3 minute read
RUTH: BEHIND THE SCENES AT 2023 OREGON FOOTBALL PRO DAY
A dozen of Oregon’s top athletes had one final chance to showcase their skills as the NFL Draft creeps closer.
BY BRADY RUTH • TWITTER @BRADYRUTH10
The NFL Draft is coming. Oregon’s guys are ready.
Alongside scouts, agents, coaches and the players’ families, I got the chance to attend and cover Oregon football’s Pro Day on March 14, and I was able to watch 12 players from this last 10-win season pitch their cases to the NFL on why they deserve a spot on a professional roster.
“I’m proud of myself for training to get here,” Oregon safety Bennett Williams said after his day concluded. “Showing out here today with obviously the emotions and the nerves and feeling it all. I feel good about it.”
Surrounded by dozens of media members, we speculated, critiqued and prophesied the futures of Williams and the other Oregon players participating in their special day. Fully knowing myself and most of those in attendance could never achieve what those young men were doing, I was lucky enough to just get to be in awe and witness Oregon’s Pro Day.
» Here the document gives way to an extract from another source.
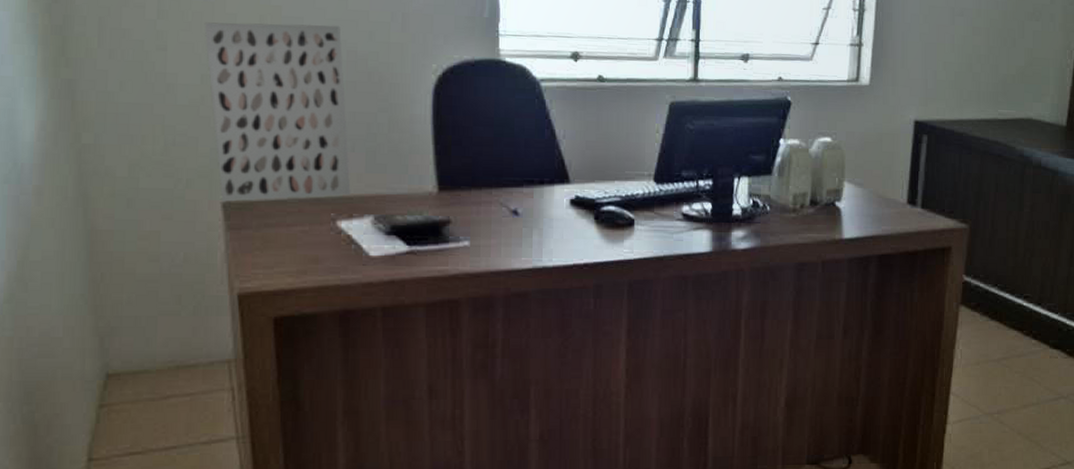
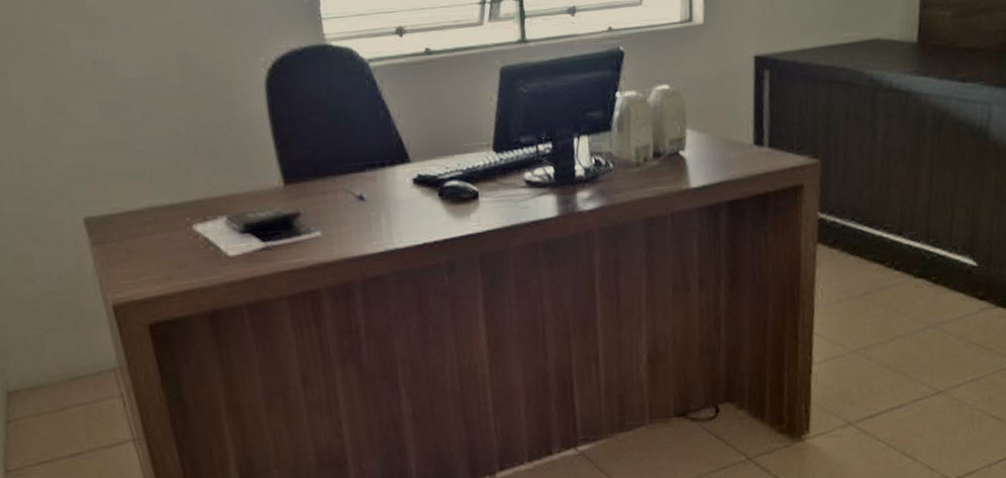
wall art: present [204,22,351,203] -> none [38,29,202,220]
It was an experience I’d yet to cross off my list. It was a day of wide-eyed amazement, waiting around and collecting quotes from the players one final time.
I wasn’t quite sure what to expect. I had watched the NFL Combine on television a handful of times and seen Pro Day clips from various schools on social media platforms. But attending, I knew, would be a whole different perspective. Some of the logistics and operations of Oregon’s Pro Day were surprising.
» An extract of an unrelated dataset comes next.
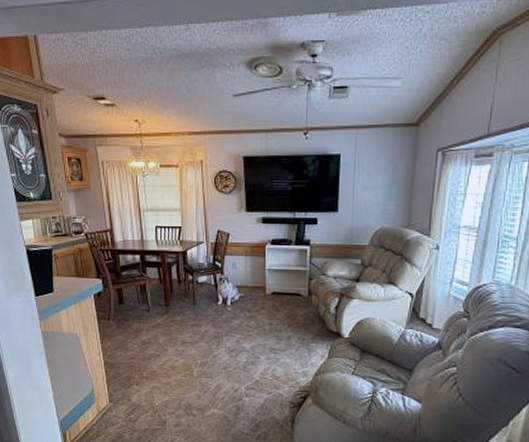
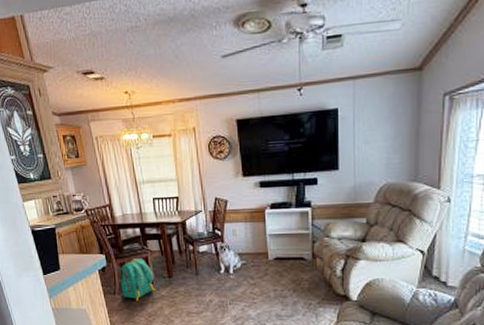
backpack: none [115,285,151,328] -> present [119,258,155,301]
For one thing, most of the specialized position drills were actually run by scouts. One set of NFL scouts directed Noah Sewell through his linebacker drills while a different group of professionally affiliated scouts led offensive linemen Malaesala Aumavae-Laulu, T.J Bass, Ryan Walk and Alex Forsyth through several footwork, blocking and agility progressions. I’m not sure why I assumed Oregon’s coaching staff would be running the show on their own turf, but I was surprised to see that Dan Lanning and the rest of his staff were primarily there for moral support.
I expected to see Christian Gonzalez in a similar role to Lanning.
Gonzalez, who’s projected by many to be an early first-round pick, already had a stellar day at the NFL Combine, and I didn’t think he had anything else to prove. But he participated in some defensive back-specific drills with Williams.
“I wanted to come out and show that [the NFL Combine] wasn’t just a one time thing,” Gonzalez said. “It’s what I do.”
Another surprise was how little the drills seemed to actually apply to football. Sure, they all displayed the players’ supreme athleticism and coordination. But there weren’t any pads, contested route running or covering, or much decision making that we all know is such a big part of the game.
“It’s a different type of training,”
Gonzalez said. “You’re going to train like a track athlete getting ready for that 40 [yard dash] and vertical and all that. You kind of get away from the in-game workouts and training, but you got to get ready for the Combine.”
Gonzalez said he has several meetings and tours with teams lined up over the course of the next month or so, and then he’s off to whatever team takes him.
It was incredible to see these athletes in their elements. Without the pads and fans and away from the intensity of a game, and without a helmet and face mask to cover emotion, I could see the players’ passion, drive and joy they get from this game we love so much at Oregon.
I watched DJ Johnson, Chase Cota, Sewell, Gonzalez, Williams and more pull off athletic feats that I could never dream of achieving. It was humbling and mesmerizing.
There was an undeniable tension as the futures of these young men rested on the opinions of the scouts in attendance.
But the themes of the day could be summarized as support and hope.
The players’ support systems were on full display with family, friends, coaches, trainers and agents in attendance. The Oregon coaching staff had the loudest cheers of the day, but they weren’t the only ones acknowledging the raw talent of these Duck athletes. The scouts would provide tips, encouragement and support for the players, their teammates were loud in their comradery and the parents’ nervous excitement was on full display.
With 31 of 32 NFL scouts in attendance (the Rams were the day’s lone no show), the former Oregon Ducks showed out one last time in Eugene. Now, they – and the rest of Duck nation – await their fates and futures as the NFL Draft looms near. Williams and other players mentioned they still have some training and traveling to do, while Gonzalez seems to think April 27 can’t come soon enough.